**What is required**
Search the data for "kuin" and copy every matching line.

(Collected data)
§ §

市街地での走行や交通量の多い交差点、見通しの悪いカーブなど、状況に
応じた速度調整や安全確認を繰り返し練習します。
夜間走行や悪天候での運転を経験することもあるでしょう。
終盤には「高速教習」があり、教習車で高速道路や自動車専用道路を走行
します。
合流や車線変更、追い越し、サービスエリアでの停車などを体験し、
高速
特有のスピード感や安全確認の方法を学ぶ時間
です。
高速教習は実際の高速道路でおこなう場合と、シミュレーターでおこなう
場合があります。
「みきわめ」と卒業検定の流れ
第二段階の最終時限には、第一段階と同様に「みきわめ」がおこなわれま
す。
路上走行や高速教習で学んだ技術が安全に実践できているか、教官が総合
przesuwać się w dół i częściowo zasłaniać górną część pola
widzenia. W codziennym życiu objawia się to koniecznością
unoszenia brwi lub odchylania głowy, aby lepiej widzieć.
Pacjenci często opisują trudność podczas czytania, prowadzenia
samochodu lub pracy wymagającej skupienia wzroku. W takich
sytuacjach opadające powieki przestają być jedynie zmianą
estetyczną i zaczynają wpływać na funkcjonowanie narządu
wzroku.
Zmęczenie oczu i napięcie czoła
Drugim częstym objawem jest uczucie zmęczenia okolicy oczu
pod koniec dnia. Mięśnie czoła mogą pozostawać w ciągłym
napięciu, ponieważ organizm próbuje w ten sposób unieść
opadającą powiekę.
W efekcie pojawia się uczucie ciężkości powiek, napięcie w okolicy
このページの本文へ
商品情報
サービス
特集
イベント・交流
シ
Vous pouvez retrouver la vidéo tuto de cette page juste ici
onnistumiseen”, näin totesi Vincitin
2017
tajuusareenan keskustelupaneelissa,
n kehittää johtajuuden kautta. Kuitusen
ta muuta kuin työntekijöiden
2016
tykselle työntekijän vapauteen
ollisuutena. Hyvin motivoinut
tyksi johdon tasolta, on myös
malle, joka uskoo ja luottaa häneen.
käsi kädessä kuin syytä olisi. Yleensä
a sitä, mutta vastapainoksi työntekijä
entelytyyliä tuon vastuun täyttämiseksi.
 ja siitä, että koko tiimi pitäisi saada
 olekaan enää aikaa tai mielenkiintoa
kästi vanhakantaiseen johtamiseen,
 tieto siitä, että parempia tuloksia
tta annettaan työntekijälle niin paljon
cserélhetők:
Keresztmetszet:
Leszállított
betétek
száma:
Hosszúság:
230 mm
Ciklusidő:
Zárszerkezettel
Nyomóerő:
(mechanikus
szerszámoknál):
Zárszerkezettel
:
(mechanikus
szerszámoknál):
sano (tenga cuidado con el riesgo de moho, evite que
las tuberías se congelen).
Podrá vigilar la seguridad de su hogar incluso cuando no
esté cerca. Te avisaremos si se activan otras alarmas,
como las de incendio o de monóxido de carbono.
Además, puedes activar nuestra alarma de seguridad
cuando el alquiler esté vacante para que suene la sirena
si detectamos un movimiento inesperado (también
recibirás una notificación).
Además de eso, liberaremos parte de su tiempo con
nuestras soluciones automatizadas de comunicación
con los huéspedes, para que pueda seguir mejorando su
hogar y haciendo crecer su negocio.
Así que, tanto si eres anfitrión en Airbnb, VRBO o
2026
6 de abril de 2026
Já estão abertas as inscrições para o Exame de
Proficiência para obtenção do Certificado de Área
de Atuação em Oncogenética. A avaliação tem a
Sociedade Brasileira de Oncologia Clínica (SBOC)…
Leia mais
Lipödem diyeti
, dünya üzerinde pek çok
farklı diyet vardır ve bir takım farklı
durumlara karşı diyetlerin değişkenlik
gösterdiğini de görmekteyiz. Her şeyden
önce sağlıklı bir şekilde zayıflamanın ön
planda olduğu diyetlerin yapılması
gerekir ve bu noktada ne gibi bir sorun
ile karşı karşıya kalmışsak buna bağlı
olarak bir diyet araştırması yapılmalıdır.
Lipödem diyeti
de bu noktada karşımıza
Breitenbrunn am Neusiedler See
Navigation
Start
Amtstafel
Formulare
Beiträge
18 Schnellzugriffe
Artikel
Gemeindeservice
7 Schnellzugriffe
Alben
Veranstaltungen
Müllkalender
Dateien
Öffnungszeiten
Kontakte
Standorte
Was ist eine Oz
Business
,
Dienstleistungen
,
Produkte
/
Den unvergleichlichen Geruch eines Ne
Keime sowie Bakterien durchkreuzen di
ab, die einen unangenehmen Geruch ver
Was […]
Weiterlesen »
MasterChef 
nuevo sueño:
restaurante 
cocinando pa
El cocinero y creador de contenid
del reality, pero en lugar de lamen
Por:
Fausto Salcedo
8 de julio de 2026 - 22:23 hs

§ §

**Written answer**
ta muuta kuin työntekijöiden
käsi kädessä kuin syytä olisi. Yleensä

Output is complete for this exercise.